How do you follow up last year’s gut punch that was Kill List? The answer is simply with the macabre, often extremely funny Sightseers. Director Ben Wheatley continues to prove himself one of the most attention-grabbing, important talents working in the British film industry today with his third film, smashing together the everyday with the outlandish, exquisitely mixing comedy and tragedy to make for a uniquely gripping experience.
The film follows Tina (Alice Lowe) and Chris (Steve Oram), a couple who decide to go on a caravan holiday despite the reservations of Tina’s elderly mother. At first intent on sticking to a strict schedule of visiting tram museums and pencil factories, things soon take a sinister turn when Chris starts acting on his primal criminal instincts.
The film is almost like an anthology of sorts made up of fascinating little stories every time the couple make a stop, each of them piling on top of one another as they increase in extremity. It’s horrifyingly realistic and impossible to take your eyes off, and though it might be quite as outright shocking or as explicitly violent as Wheatley’s previous work Kill List (that would be a tough thing to achieve), it still isn’t light on those qualities.

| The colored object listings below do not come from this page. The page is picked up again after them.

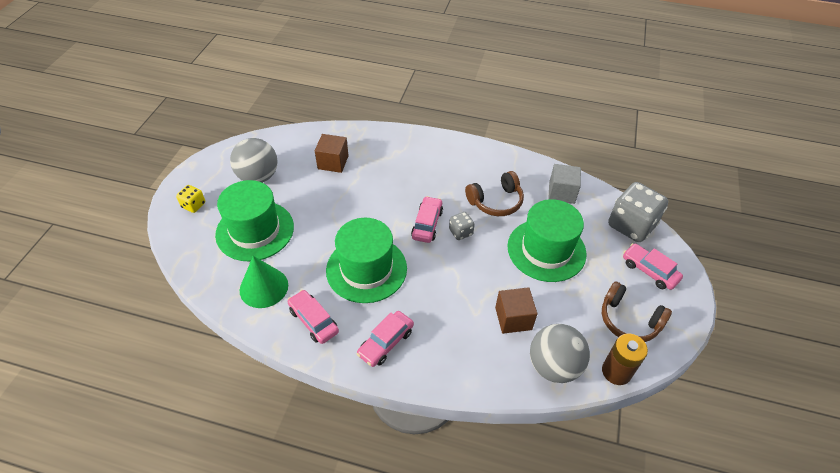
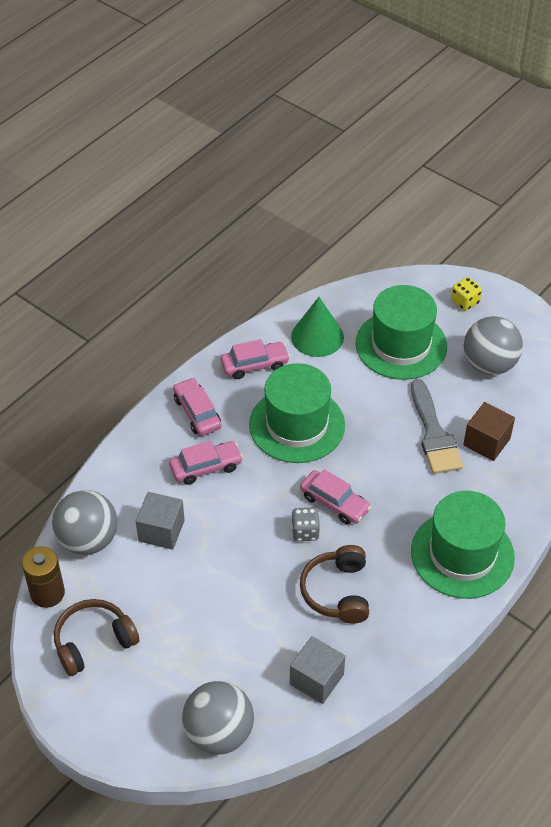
camera: 115 degrees right, 0 degrees up
brown cube [495,287,537,334] -> grey cube [136,492,185,550]
green hat [508,199,586,282] -> green hat moved to [411,491,515,599]
grey dice [608,182,668,242] -> grey ball [182,681,254,755]
pink car [623,243,683,290] -> pink car moved to [169,441,243,485]
none -> grey brush [411,379,463,474]

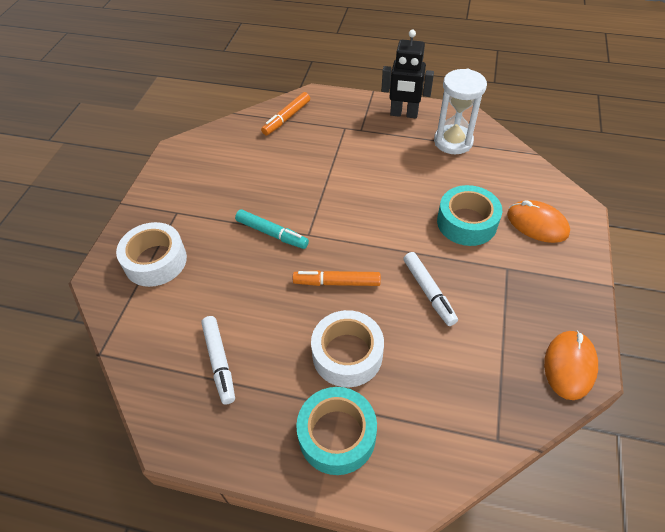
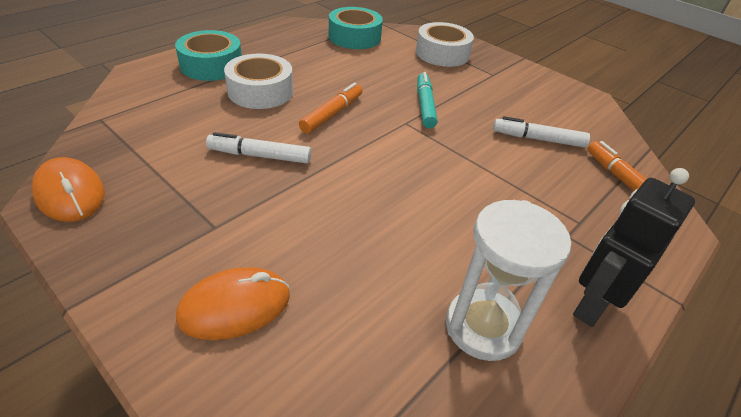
camera: 115 degrees right, 10 degrees down
white marker [201,316,235,404] -> white marker moved to [493,116,590,148]
turquoise marker [235,209,309,249] -> turquoise marker turned 120 degrees clockwise [417,72,438,128]
turquoise tape [437,185,502,246] -> turquoise tape moved to [329,7,383,49]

While sharing a lot of the same characteristics as Kill List and Wheatley’s under-seen debut Down Terrace, Sightseers is its own brand of crazy and increases the level of humour which beautifully offsets the brutality that punctuates the film. Wheatley employs a striking visual style – such as periodic use of slow-motion to heighten the shocking events – and brilliantly utilizes music that wouldn’t expect to hear; Soft Cell’s Tainted Love has rarely been used to better effect.
As strange as it may be to say this is actually a love story. A twisted love story but a love story nonetheless, filled with well-observed little moments that have the ring of truth. In spite of its more disquieting moments it is injected with a large dose of heart, quaint normalcy at times and real all-or-nothing performances from the two leads Lowe and Oram, who also wrote the screenplay together.
What makes the film so effective is that it’s uncomfortably believable; you really do feel like these could be real people roaming the English countryside and visiting tourist attractions. They are strangely compelling anti-heroes who Wheatley quite masterfully makes us care about in spite of their murderous actions. Ending on a grotesque but fitting punchline to a very dark joke, Sightseers is frequently unsettling but never short of entertaining.